Cresci em Belo Horizonte/MG e por diversas vezes estive em Ouro Preto, situada apenas a 70 quilômetros da capital. A cidade é história pura. O fato é que sempre ouvi que o Alfreres não tinha barba. Aquela aparência com Jesus Cristo nada tinha ver com Tiradentes. |
Tiradentes era um cara mulherengo e grosseiro com as mulheres. Com 40 anos, deflorou Antônia Maria do Espírito que tinha 16 anos, e dessa relação nasceu Joaquina. Apesar da promessa de se casar com Antônia, dizia que a mesma não procedia bem durantes suas longas viagens ao RJ. Foi o padrinho de Maria Joaquina, o rico comerciante, Domingos de Abreu Vieira, companheiro do movimento conspiratório, que a adotou. Tiradentes deixou para Antônia, uma casa onde moravam a filha e a sogra, além de uma escrava. Maria Joaquina não foi levada para Portugal muito menos voltou ao Brasil com a família imperial, isso é ficção.
Muito pouco se sabe sobre quem foi Antônia Maria do Espírito Santo. Ela não era negra tampouco pobre, seu pai Antônio da Silva Pais, era funcionário público, cargo só ocupado por brancos e que conferia uma boa dose de status. Tampouco há informações relevantes sobre o paradeiro de Joaquina, filha de Tiradentes. As mulheres da época, ao se casarem, adotavam o sobrenome do marido, apagando assim as informações acerca da família de origem. Portanto, é provável que Joaquina tenha se perdido na história ao adotar o nome de casada, e com ela os descendentes de Tiradentes.

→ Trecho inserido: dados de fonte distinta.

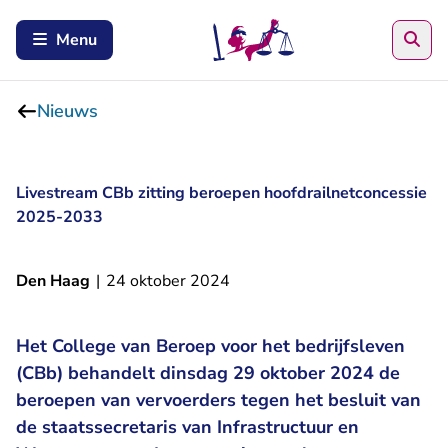
Zoe
Menu
Nieuws
Livestream CBb zitting beroepen hoofdrailnetconcessie
2025-2033
Den Haag
|
24 oktober 2024
Het College van Beroep voor het bedrijfsleven
(CBb) behandelt dinsdag 29 oktober 2024 de
beroepen van vervoerders tegen het besluit van
de staatssecretaris van Infrastructuur en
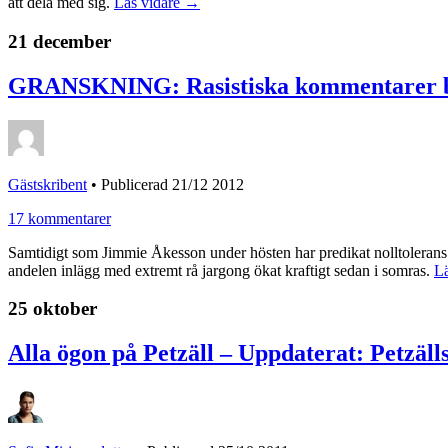
att dela med sig.
Läs vidare →
21 december
GRANSKNING: Rasistiska kommentarer bl
Gästskribent
•
Publicerad 21/12 2012
17 kommentarer
Samtidigt som Jimmie Åkesson under hösten har predikat nolltolerans m
andelen inlägg med extremt rå jargong ökat kraftigt sedan i somras.
L
25 oktober
Alla ögon på Petzäll – Uppdaterat: Petzäll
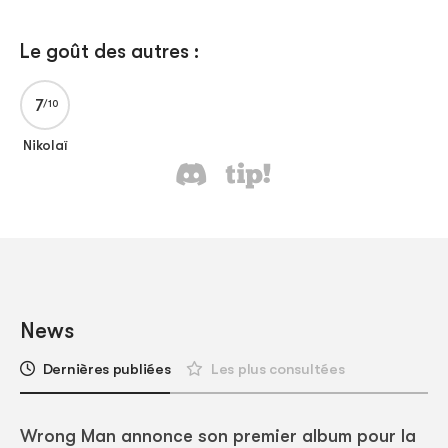
Le goût des autres :
7
Nikolaï
News
Dernières publiées
Les plus consultées
Wrong Man annonce son premier album pour la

Rompimentos e abandonos com suas amantes, como os de Tiradentes eram práticas corriqueiras na Ouro Preto do final do século XVIII. Minas tem uma tradição de concubinato muito forte, e surgiu no início da colonização em busca de ouro por vários motivos, até mesmo por uma questão demográfica, por uma imigração maciça de homens sem mulheres para casar. E também há uma forte influência da tradição africana, que não via esse tipo de união como algo censurável. Por conta da decadência da mineração do ouro, dá-se uma evasão masculina e começa um processo inverso: aumento da população feminina, mulheres solteiras que não encontram mais maridos, alto índice de bastardia, e de homens brancos com mulheres mulatas. Por incrível que pareça, Ouro Preto não era uma sociedade tradicional.

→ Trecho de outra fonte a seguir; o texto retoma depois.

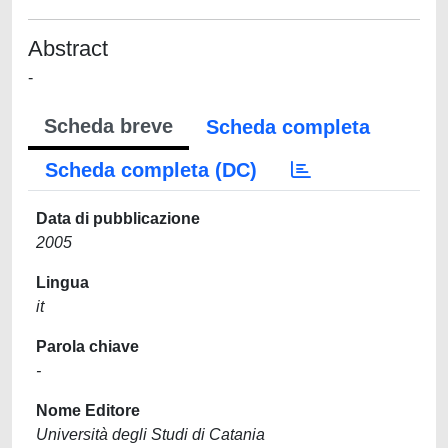
Abstract
-
Scheda breve
Scheda completa
Scheda completa (DC)
Data di pubblicazione
2005
Lingua
it
Parola chiave
-
Nome Editore
Università degli Studi di Catania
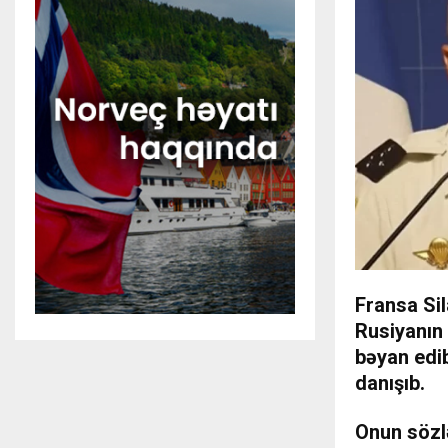
Fransa Sil
Rusiyanın
bəyan edib
danışıb.
Onun sözl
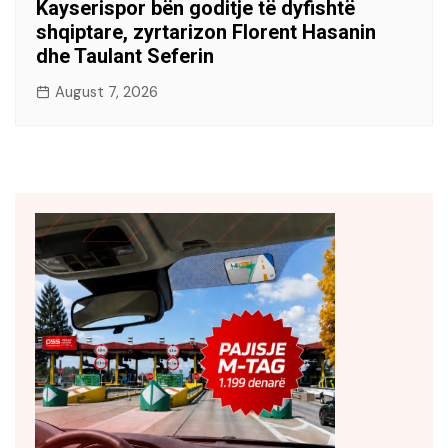
Kayserispor bën goditje të dyfishtë
shqiptare, zyrtarizon Florent Hasanin
dhe Taulant Seferin
August 7, 2026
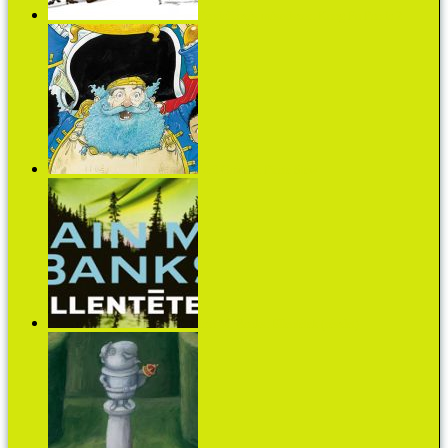
Pandalírozás másodszor: Kung Fu Panda 2
Neil Gaiman: Pirate Stew
Iain M. Banks: Ellentétek (részlet)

Um outro lado de Tiradentes pouco conhecido é a aparente contradição de que um homem que defendia a abolição da escravatura fosse, ele próprio, proprietário de escravos. É sabido que Tiradentes não só doou escravos para sua amante Antônia Maria, mas também possuía alguns.

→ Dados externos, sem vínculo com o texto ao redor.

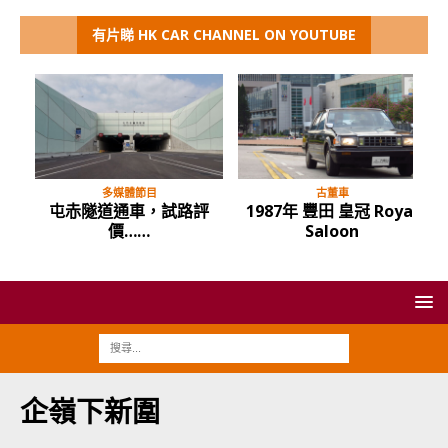
有片睇 HK CAR CHANNEL ON YOUTUBE
多媒體節目
古董車
屯赤隧道通車，試路評
1987年 豐田 皇冠 Royal
價……
Saloon
企嶺下新圍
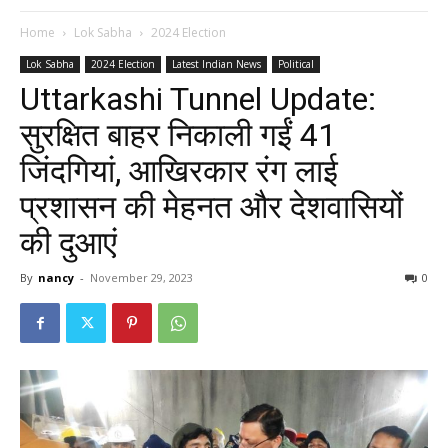
Home
Lok Sabha
2024 Election
Lok Sabha
2024 Election
Latest Indian News
Political
Uttarkashi Tunnel Update:
सुरक्षित बाहर निकाली गईं 41
जिंदगियां, आखिरकार रंग लाई
प्रशासन की मेहनत और देशवासियों
की दुआएं
By
nancy
-
November 29, 2023
0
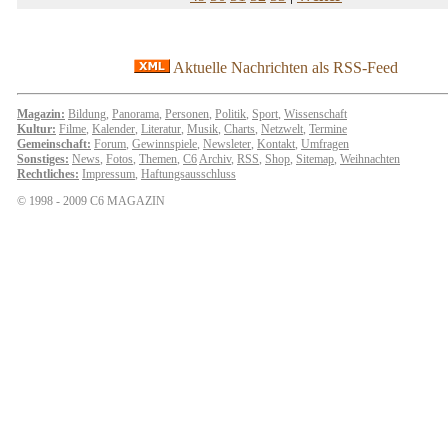
Aktuelle Nachrichten als RSS-Feed
Magazin:
Bildung
,
Panorama
,
Personen
,
Politik
,
Sport
,
Wissenschaft
Kultur:
Filme
,
Kalender
,
Literatur
,
Musik
,
Charts
,
Netzwelt
,
Termine
Gemeinschaft:
Forum
,
Gewinnspiele
,
Newsleter
,
Kontakt
,
Umfragen
Sonstiges:
News
,
Fotos
,
Themen
,
C6
Archiv
,
RSS
,
Shop
,
Sitemap
,
Weihnachten
Rechtliches:
Impressum
,
Haftungsausschluss
© 1998 - 2009 C6 MAGAZIN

Tiradentes foi um homem comum de sua época. Não era pobre, teve fazenda, ganhava relativamente bem com as profissões de alferes (posto militar equivalente ao de tenente) e de dentista. Portanto, tinha escravos, assim como a maioria dos homens das classes média e alta da época os tinham”. A ideia de liberdade, a época, não significava necessariamente rompimento com a ordem social, mas, sobretudo, com a ordem política – o que se queria, no fundo, era liberdade de comércio – difícil ir mais fundo na pesquisa desse tema, uma vez que o assunto da escravidão é muito pouco citado nos Autos da Devassa.
Tiradentes não deve ser julgado por sua conduta íntima. O mito já está arraigado na História do Brasil. Sua associação à história do martírio de Jesus Cristo torna praticamente impossível fazer sua desconstrução. O ideal não é desconstruir o mito, mas procurar compreender sua construção, como se forjou Tiradentes como salvador da pátria, como a figura mais importante de nossa História, com direito inclusive a um feriado, o 21 de abril.
Na verdade, Tiradentes não precisa ser elogiado ou diminuído, mas entendido como homem racional e radicalmente imbuído da convicção de que era melhor para o Brasil tornar-se independente de Portugal. Não deve haver releitura negativa ou positiva, mas tão-somente interpretação documental, segundo as características de sua época, e não de acordo com as do nosso tempo. Os documentos deixados sobre Antônia Maria e Joaquina, que ainda se encontram em Ouro Preto, em nada diminuem ou elevam a figura pessoal ou histórica de Tiradentes. Apenas ajudam a situá-lo como homem comum que foi, distante de um personagem idealizado.